Print the data below exactly, but only the lines from the one containing "M584,272L607,319L562,341L539,294Z" down to the one containing "M573,415L588,438L559,458L543,435Z", inclusive.

════

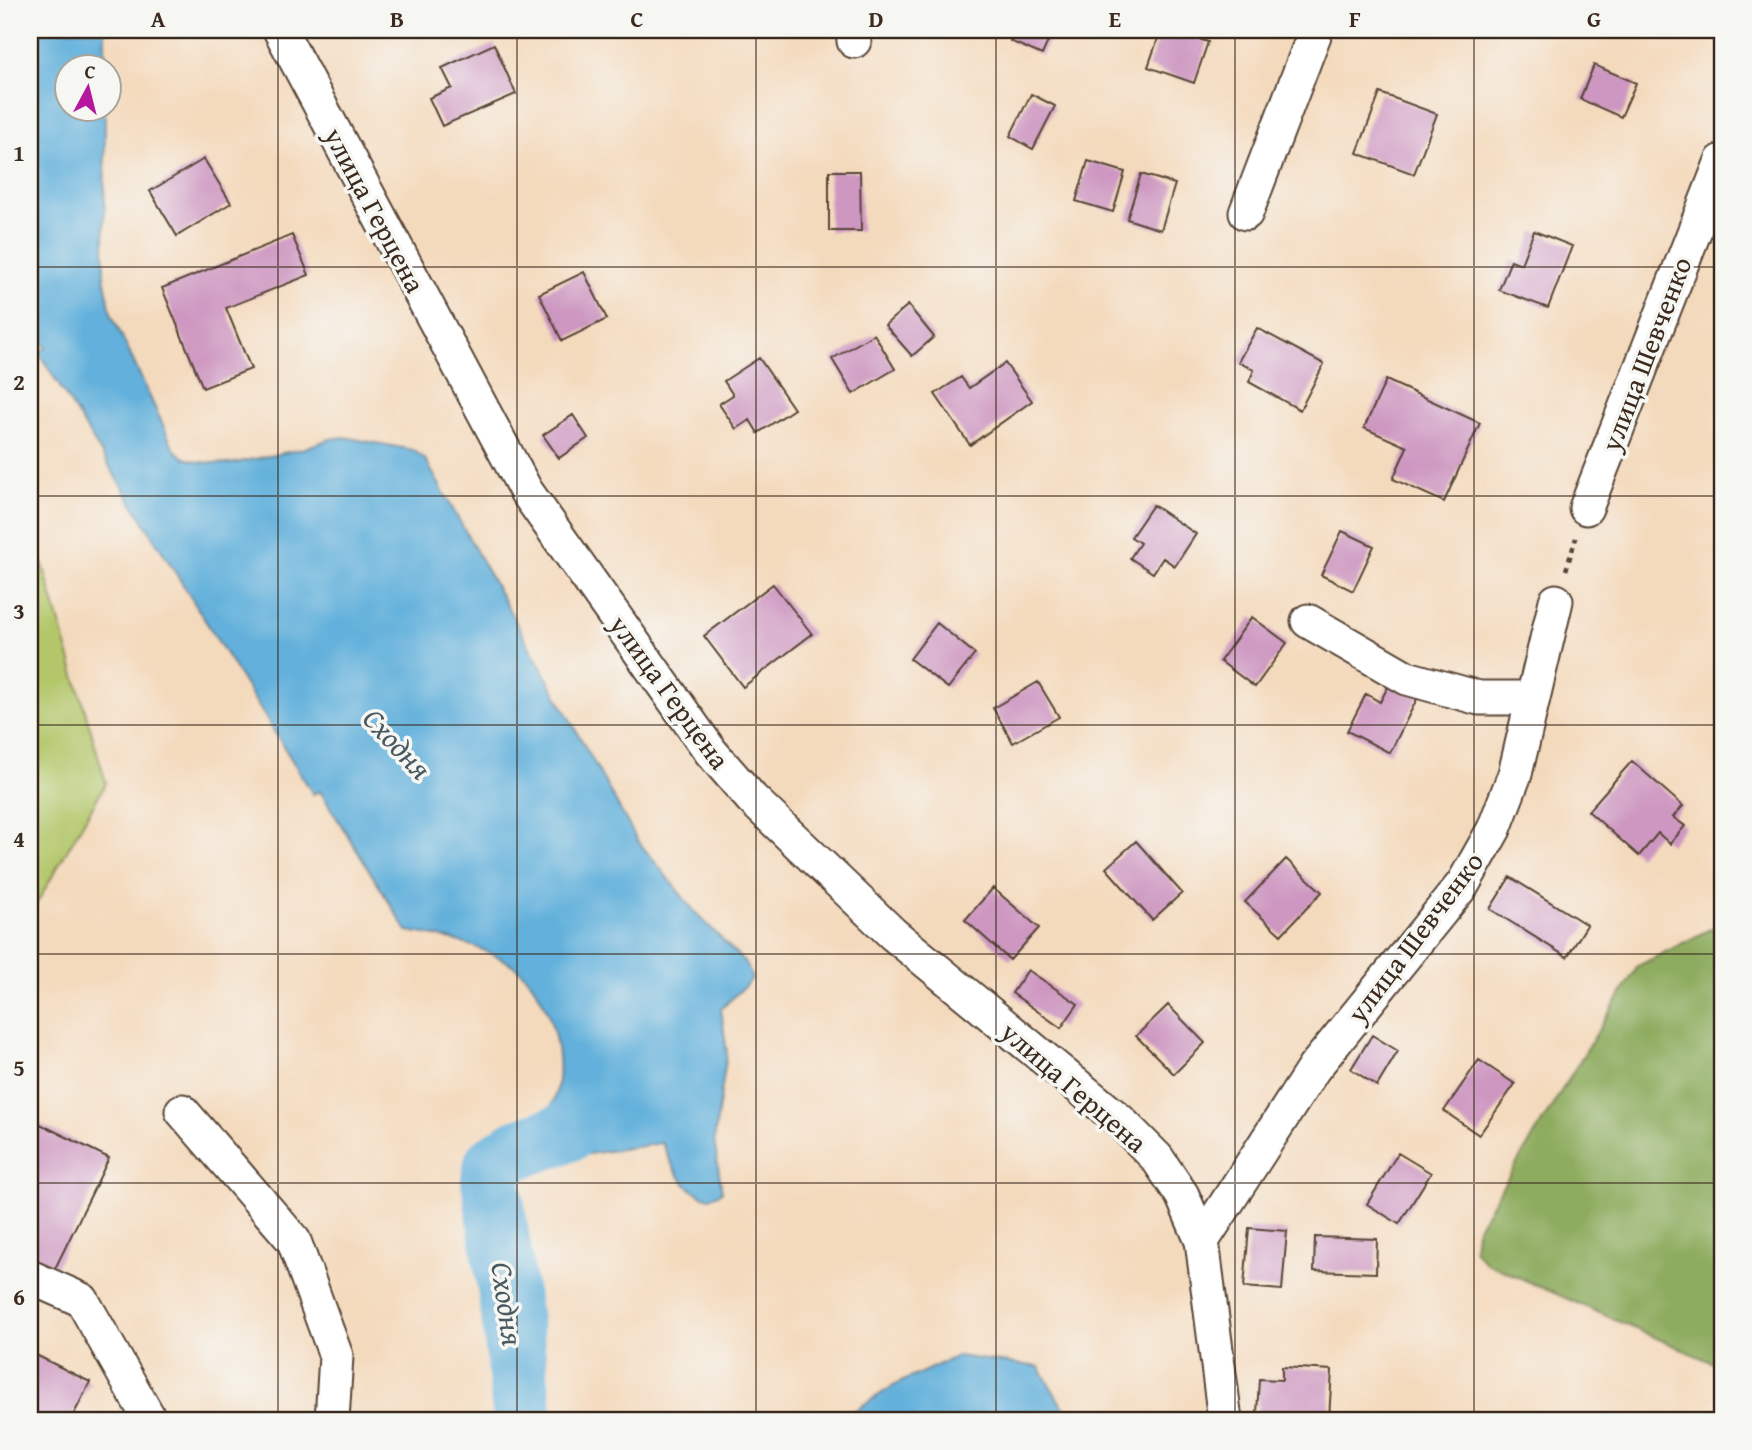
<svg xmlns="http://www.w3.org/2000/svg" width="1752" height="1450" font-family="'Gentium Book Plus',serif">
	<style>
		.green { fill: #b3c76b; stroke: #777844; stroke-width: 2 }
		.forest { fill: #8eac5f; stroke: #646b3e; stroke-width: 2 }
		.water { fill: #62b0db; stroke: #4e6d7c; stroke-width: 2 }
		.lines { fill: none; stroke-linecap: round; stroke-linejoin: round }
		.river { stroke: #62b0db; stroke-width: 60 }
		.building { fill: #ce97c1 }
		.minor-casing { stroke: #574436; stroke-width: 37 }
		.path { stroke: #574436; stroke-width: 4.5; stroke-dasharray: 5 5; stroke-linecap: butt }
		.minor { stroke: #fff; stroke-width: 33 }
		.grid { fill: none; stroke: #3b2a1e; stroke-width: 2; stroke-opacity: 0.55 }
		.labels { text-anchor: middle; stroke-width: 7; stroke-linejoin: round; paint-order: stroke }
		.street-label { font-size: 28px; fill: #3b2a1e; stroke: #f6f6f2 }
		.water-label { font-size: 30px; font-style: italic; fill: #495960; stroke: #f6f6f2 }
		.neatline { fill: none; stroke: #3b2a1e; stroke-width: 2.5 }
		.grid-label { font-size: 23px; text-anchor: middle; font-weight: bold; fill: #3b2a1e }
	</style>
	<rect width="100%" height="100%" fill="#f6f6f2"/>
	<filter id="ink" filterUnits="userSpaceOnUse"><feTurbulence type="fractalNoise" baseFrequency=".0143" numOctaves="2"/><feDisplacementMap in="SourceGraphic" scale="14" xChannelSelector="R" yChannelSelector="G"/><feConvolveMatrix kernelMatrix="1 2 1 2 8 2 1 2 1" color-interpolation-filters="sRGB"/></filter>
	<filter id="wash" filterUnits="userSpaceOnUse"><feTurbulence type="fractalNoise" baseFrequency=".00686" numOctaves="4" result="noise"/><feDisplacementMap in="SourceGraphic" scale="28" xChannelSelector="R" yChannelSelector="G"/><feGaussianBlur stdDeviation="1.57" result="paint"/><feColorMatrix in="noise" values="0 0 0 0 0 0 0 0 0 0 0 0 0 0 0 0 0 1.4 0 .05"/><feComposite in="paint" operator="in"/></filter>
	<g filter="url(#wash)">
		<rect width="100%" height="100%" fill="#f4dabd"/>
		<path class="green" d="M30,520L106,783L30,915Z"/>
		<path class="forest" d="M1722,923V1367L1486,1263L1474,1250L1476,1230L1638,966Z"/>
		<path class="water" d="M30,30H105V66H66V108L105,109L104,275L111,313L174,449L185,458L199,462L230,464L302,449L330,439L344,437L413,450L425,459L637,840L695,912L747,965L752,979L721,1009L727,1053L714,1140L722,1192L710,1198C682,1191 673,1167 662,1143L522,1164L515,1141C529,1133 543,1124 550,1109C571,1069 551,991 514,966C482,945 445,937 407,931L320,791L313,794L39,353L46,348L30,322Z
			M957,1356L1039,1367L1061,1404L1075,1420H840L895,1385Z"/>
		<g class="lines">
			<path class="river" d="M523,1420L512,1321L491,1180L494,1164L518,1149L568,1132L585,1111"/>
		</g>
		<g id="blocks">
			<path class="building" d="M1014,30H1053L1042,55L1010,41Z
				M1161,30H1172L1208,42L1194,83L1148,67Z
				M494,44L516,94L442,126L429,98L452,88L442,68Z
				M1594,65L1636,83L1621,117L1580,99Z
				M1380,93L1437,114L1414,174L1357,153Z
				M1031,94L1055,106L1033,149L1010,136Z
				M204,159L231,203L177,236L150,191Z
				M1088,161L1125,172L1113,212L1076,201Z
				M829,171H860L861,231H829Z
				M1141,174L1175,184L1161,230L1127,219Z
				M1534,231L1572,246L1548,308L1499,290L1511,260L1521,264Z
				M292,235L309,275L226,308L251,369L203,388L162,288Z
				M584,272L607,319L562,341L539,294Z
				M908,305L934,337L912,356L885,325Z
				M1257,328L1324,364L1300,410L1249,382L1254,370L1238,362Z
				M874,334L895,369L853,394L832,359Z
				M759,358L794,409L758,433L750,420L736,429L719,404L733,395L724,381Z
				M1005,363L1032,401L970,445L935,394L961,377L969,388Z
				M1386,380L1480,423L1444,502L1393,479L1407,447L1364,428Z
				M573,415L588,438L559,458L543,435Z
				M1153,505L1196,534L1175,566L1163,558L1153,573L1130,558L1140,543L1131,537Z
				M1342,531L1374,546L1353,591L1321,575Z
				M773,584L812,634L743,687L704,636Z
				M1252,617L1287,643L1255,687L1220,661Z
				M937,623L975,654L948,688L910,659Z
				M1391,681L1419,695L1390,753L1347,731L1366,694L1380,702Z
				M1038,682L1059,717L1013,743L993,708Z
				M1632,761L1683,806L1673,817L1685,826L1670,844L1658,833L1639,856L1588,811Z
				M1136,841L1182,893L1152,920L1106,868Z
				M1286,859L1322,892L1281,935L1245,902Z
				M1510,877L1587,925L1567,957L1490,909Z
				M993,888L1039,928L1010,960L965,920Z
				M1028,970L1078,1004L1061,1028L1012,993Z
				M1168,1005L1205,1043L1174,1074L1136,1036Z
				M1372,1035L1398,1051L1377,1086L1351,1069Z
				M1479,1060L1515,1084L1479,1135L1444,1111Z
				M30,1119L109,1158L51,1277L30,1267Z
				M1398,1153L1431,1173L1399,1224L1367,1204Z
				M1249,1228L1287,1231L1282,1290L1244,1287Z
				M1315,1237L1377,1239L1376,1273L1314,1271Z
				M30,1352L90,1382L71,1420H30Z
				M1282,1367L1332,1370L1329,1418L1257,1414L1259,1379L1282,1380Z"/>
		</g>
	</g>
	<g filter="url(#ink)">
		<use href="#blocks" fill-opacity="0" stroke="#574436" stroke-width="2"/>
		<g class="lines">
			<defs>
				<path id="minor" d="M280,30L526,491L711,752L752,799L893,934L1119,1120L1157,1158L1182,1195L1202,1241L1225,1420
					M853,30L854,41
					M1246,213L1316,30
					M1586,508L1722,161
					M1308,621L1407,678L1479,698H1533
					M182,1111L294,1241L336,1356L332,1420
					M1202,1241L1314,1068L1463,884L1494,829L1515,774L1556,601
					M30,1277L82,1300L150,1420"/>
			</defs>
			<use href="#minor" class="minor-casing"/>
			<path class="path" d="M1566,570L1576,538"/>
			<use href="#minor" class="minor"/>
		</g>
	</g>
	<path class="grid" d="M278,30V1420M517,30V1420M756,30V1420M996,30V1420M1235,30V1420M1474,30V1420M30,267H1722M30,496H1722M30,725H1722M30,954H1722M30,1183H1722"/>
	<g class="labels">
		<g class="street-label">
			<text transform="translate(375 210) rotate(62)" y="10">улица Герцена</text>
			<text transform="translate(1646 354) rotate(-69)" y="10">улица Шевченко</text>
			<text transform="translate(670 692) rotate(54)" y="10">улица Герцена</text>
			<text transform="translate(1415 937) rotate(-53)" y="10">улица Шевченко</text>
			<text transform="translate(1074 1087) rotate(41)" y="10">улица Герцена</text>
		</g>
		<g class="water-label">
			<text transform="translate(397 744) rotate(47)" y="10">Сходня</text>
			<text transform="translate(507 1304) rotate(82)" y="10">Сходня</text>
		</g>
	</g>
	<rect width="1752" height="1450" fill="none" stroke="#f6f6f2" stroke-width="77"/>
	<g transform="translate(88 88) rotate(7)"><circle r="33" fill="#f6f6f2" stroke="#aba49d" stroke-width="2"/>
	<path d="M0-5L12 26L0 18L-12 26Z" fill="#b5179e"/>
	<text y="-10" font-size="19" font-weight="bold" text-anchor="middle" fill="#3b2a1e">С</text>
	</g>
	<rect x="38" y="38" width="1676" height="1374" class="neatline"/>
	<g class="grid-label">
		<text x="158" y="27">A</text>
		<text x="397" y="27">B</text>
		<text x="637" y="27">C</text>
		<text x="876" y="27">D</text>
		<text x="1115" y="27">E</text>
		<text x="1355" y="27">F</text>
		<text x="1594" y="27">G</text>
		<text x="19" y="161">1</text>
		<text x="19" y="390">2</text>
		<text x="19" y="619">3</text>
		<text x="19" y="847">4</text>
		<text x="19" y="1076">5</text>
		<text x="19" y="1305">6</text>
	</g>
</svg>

════

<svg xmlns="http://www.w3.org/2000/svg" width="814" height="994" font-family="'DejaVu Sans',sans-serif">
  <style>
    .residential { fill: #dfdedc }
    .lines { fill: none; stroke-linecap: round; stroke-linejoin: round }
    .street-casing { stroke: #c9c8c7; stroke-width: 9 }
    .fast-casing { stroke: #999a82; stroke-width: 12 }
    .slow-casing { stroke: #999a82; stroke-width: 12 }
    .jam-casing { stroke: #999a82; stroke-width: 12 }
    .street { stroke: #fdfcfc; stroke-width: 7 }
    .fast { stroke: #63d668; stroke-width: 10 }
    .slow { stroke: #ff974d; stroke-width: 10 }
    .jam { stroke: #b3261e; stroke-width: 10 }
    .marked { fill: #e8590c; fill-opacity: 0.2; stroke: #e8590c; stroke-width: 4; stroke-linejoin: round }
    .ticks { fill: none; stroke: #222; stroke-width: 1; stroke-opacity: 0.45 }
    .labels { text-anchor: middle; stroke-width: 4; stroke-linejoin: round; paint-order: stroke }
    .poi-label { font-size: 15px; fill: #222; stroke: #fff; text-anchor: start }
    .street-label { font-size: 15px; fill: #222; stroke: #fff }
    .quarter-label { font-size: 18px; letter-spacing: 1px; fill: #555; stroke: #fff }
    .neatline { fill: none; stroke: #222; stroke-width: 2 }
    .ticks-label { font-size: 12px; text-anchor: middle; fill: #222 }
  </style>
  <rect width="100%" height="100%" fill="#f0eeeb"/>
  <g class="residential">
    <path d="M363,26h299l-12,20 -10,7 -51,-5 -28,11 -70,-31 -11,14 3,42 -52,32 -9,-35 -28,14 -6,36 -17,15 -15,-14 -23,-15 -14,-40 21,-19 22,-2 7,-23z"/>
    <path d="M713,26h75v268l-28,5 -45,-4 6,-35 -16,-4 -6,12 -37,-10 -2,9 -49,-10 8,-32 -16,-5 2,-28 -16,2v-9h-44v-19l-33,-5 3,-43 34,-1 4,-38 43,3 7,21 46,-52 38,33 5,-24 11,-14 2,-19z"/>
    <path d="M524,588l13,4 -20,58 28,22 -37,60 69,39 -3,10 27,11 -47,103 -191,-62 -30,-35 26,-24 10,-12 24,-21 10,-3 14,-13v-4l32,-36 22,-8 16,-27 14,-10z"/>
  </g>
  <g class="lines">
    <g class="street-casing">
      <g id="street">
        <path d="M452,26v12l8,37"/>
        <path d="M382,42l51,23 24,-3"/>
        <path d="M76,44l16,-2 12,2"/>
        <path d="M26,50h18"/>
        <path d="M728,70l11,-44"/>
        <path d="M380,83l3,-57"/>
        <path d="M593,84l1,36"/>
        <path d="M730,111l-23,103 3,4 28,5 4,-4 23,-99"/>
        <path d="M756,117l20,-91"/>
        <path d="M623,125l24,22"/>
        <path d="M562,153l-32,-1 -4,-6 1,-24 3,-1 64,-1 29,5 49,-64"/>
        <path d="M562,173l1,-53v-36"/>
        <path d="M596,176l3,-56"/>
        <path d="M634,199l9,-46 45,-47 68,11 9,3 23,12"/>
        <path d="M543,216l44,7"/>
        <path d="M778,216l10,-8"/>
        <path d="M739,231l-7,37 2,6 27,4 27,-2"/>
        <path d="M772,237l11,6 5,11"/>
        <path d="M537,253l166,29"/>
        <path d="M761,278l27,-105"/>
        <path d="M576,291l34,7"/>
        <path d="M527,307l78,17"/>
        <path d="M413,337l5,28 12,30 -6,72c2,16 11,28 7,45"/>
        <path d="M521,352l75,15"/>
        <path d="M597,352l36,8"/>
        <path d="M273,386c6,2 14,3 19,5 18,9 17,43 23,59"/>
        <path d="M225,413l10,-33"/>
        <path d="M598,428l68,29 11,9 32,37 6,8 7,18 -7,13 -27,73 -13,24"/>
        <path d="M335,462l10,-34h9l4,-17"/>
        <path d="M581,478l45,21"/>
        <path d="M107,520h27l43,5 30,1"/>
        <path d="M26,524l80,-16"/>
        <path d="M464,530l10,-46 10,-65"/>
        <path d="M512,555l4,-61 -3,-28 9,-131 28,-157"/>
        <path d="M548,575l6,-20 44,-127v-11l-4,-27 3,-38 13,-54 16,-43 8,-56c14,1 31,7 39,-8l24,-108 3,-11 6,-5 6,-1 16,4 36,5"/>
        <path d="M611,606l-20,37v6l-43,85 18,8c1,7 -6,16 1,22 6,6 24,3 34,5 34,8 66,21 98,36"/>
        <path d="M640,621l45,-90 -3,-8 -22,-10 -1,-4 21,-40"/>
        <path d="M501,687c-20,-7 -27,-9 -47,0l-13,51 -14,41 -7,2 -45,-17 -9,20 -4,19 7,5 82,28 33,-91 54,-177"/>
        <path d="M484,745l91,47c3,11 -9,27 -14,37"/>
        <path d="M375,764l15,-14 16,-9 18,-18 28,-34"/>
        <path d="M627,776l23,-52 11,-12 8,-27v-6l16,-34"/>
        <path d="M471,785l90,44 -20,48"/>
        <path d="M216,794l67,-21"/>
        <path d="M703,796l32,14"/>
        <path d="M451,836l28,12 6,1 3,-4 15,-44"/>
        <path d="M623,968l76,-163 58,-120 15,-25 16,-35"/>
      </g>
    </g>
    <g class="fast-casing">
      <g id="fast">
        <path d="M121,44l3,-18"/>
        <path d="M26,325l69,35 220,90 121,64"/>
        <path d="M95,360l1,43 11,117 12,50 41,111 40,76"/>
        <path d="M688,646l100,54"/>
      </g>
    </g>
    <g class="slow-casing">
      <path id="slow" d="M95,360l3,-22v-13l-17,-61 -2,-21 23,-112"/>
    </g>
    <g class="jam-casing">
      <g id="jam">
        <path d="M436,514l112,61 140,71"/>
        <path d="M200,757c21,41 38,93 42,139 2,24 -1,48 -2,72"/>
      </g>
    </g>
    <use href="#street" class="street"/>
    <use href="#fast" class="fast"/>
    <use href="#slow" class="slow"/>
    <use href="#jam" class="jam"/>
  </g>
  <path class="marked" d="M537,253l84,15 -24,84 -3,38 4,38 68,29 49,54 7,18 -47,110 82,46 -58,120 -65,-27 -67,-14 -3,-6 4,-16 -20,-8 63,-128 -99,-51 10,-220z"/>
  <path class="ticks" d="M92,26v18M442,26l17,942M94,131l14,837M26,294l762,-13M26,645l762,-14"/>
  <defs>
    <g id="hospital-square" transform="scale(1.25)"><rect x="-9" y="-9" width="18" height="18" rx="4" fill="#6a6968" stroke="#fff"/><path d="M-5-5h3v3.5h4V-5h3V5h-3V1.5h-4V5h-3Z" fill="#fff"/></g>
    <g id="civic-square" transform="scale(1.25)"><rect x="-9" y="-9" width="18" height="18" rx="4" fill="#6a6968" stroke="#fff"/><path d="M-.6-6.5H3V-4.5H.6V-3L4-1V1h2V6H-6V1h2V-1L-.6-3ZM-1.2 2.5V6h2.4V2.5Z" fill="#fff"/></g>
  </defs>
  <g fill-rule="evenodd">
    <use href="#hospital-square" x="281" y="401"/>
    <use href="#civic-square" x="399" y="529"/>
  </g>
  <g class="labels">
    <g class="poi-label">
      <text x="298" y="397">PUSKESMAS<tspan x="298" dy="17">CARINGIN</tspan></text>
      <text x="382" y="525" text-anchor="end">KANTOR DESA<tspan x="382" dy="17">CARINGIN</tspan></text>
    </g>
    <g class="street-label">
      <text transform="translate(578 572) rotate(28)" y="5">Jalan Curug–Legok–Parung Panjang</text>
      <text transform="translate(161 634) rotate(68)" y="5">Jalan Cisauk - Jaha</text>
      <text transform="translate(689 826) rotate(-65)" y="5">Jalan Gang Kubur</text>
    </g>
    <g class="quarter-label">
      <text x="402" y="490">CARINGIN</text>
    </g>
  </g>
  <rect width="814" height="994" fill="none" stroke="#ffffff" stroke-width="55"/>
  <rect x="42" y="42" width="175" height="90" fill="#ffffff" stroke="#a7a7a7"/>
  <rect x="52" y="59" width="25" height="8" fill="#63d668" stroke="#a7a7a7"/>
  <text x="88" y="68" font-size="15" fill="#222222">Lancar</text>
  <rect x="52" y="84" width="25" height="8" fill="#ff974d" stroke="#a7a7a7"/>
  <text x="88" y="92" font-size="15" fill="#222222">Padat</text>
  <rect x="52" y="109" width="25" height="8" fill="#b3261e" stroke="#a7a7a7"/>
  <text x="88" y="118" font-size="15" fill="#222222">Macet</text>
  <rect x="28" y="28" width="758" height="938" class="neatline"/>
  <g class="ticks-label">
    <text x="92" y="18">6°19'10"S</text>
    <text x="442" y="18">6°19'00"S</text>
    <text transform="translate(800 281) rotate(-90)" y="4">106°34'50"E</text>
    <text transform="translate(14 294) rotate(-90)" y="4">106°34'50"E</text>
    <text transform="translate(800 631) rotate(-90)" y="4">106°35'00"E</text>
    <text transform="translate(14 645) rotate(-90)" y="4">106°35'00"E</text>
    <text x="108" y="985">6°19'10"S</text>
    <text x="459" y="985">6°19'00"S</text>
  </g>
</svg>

════

Output for this task =>
				M584,272L607,319L562,341L539,294Z
				M908,305L934,337L912,356L885,325Z
				M1257,328L1324,364L1300,410L1249,382L1254,370L1238,362Z
				M874,334L895,369L853,394L832,359Z
				M759,358L794,409L758,433L750,420L736,429L719,404L733,395L724,381Z
				M1005,363L1032,401L970,445L935,394L961,377L969,388Z
				M1386,380L1480,423L1444,502L1393,479L1407,447L1364,428Z
				M573,415L588,438L559,458L543,435Z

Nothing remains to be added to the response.